START Data

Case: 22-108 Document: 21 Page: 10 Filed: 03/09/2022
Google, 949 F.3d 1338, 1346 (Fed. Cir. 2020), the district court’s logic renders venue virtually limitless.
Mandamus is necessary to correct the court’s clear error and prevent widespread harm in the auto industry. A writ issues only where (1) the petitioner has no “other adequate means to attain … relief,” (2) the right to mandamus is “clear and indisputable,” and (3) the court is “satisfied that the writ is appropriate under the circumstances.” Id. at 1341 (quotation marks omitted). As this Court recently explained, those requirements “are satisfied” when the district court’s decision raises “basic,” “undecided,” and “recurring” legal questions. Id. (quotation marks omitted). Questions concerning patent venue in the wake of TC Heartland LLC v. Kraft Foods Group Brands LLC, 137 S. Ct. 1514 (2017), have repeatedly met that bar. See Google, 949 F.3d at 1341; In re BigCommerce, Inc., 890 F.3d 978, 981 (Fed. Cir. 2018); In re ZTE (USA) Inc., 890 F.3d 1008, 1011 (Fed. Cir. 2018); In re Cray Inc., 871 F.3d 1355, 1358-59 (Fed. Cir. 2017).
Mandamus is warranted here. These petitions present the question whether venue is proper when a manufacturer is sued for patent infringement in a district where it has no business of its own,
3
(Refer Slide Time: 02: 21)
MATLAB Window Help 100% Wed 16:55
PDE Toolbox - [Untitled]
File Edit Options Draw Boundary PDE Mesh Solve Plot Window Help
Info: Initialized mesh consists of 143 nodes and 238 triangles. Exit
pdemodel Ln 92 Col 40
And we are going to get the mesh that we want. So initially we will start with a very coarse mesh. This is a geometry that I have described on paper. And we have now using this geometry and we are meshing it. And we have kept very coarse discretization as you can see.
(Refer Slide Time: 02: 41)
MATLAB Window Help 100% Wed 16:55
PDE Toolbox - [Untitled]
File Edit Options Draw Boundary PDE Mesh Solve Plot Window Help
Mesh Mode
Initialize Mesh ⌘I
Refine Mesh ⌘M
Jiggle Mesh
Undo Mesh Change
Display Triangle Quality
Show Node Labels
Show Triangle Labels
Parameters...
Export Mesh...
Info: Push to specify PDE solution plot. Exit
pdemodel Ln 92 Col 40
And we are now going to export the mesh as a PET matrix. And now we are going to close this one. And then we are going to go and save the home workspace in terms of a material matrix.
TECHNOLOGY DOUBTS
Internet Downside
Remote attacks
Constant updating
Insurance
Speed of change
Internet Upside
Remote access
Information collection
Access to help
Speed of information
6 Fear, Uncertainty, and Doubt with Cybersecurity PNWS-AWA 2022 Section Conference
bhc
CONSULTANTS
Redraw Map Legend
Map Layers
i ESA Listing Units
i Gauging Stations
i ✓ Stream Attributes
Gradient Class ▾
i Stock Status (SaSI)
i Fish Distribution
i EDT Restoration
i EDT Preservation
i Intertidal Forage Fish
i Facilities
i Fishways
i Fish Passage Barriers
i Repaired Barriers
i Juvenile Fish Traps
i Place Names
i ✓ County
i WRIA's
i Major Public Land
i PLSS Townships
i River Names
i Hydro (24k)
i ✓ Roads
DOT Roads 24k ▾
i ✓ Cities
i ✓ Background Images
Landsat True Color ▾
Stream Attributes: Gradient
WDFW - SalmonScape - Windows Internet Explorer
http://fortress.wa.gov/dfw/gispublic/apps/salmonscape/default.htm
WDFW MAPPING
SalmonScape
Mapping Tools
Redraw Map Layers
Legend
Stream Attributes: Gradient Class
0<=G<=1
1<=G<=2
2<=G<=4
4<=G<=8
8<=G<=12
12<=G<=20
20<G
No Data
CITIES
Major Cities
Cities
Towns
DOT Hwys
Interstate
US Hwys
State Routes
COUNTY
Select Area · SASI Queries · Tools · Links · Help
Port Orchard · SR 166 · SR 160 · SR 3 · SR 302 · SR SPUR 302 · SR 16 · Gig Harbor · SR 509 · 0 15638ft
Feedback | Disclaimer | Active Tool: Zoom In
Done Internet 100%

END Data

▶ Aim of the task
From the data above, output only the lines between the line containing "i Major Public Land" and the line containing "WDFW - SalmonScape", inclusive, exactly as written.

▶ Solution to the exercise
i Major Public Land
i PLSS Townships
i River Names
i Hydro (24k)
i ✓ Roads
DOT Roads 24k ▾
i ✓ Cities
i ✓ Background Images
Landsat True Color ▾
Stream Attributes: Gradient
WDFW - SalmonScape - Windows Internet Explorer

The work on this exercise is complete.